Tout a été démonté et vendu pierre par pierre, poutre par poutre par le fermier acquéreur qui ne garde qu’une moitié du Logis des hôtes pour habiter; il transforme l’autre partie en grange, grenier et écurie, c’est sans doute à cette époque qu’il mure les deux fenêtres de la façade Ouest sur la partie de droite.

Il aurait été plus judicieux que ce soit "l'église" qui ait été transformée en écurie.

Si "l'église" avait été transformée en écurie plutôt que "le logis des hôtes", cette église post-gothique serait toujours debout ! Mais, nous ne serions pas les propriétaires de cet ancien prieuré; il aurait eu tellement plus d'allure aujourd'hui, un plus fortuné que nous nous l’aurait soufflé sous le nez!

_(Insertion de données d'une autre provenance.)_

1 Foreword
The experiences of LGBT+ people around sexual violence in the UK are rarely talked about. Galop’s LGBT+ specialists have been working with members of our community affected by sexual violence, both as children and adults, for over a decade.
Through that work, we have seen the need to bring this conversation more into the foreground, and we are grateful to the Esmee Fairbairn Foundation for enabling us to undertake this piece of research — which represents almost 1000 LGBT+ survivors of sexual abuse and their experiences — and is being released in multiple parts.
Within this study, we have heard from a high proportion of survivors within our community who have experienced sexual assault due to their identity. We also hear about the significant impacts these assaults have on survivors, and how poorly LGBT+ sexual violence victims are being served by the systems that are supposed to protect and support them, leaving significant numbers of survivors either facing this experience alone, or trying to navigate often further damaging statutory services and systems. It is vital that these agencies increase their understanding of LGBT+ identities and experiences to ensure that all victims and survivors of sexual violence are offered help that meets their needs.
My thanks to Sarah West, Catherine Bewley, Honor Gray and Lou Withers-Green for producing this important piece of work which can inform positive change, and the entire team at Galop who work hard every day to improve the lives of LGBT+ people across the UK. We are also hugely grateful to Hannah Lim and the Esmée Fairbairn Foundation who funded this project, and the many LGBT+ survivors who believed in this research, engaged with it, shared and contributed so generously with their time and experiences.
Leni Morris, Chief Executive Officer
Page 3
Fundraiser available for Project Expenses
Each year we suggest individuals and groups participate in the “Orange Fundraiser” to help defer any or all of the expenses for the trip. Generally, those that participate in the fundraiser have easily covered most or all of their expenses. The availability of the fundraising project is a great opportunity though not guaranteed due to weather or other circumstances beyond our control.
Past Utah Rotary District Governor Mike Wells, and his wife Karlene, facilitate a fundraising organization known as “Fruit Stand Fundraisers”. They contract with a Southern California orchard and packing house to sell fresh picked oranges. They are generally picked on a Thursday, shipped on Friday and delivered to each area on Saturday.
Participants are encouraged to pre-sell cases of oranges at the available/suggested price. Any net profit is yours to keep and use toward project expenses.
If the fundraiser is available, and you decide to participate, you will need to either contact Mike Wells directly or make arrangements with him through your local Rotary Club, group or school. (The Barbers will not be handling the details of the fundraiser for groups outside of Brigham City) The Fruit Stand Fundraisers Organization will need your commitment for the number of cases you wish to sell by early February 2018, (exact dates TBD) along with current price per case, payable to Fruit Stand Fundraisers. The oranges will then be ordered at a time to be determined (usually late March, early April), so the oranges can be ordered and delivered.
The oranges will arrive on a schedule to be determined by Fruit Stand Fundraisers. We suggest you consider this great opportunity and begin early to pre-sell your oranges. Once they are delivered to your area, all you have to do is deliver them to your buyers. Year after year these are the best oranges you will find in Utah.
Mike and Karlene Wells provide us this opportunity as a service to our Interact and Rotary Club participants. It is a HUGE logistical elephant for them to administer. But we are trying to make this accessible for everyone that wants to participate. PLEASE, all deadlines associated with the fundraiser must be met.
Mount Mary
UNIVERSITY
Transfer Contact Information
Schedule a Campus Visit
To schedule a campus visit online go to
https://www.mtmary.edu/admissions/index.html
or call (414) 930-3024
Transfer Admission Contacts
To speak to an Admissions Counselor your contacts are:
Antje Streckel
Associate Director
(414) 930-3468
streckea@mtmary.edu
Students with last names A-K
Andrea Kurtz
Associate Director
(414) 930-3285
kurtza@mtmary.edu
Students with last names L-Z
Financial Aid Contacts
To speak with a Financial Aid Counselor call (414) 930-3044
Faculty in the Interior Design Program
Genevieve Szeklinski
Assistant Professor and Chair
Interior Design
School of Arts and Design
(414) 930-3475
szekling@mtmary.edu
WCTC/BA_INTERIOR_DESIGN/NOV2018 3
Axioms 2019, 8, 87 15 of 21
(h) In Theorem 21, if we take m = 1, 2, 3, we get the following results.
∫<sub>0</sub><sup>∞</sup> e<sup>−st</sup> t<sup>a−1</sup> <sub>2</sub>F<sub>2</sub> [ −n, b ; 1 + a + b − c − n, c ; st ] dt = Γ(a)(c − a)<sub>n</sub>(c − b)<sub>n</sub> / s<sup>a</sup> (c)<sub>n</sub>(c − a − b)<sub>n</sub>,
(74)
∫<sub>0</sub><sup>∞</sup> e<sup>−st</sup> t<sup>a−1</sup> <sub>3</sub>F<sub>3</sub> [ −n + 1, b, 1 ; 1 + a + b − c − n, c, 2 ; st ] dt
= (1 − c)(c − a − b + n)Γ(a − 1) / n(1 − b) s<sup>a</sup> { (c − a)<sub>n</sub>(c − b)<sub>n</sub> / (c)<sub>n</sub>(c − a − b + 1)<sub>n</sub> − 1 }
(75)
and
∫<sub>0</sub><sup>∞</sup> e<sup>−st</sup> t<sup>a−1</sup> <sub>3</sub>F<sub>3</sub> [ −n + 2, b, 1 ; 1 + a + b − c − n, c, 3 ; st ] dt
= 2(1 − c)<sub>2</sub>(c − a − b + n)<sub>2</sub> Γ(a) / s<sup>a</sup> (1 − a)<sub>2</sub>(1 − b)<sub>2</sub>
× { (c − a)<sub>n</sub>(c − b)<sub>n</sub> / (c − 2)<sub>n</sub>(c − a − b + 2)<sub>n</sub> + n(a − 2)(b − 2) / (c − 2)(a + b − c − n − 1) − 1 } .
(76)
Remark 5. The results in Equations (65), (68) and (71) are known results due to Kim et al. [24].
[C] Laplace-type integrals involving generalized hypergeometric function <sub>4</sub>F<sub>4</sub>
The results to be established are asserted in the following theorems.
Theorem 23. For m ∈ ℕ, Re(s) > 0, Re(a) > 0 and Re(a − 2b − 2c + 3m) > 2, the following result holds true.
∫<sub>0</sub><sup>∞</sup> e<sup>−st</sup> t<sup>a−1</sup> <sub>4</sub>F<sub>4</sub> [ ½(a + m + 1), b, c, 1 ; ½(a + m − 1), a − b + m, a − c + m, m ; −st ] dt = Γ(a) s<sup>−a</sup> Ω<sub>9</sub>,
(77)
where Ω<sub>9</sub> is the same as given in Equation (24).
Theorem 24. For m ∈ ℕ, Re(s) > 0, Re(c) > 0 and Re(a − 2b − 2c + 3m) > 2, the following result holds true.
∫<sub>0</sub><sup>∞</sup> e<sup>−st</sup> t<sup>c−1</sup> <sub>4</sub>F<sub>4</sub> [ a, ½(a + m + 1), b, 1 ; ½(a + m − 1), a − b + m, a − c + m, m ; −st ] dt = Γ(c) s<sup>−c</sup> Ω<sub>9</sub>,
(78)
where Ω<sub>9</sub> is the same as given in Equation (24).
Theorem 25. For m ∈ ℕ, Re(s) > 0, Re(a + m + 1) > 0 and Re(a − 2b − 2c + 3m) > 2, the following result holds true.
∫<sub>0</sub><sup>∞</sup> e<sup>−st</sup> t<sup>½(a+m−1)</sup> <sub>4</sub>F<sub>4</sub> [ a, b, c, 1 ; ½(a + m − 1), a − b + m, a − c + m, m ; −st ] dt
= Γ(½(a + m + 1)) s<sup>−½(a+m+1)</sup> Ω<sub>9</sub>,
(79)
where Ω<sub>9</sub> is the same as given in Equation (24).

Meilleur scénario encore; si les paysans avaient eu la bonne idée de transformer l'ancien "bâtiment d'habitation" des moines en bergerie, en porcherie, en poulailler et en grenier à grain et à paille, tout l’ensemble du XVIIIème siècle sera encore debout aujourd’hui. Mais l’ensemble était trop grand pour l’échelle d’une exploitation de cette époque.

Malheureusement il ne reste que le Logis de Hôtes.



En 1971, date de notre achat, cette partie droite est toujours l'écurie de l'ancienne ferme surmontée d’un immense grenier à foin.

C'est seulement à partir de 1971 que nous commençons progressivement des gros travaux de restructuration dans ce monumental espace intérieur.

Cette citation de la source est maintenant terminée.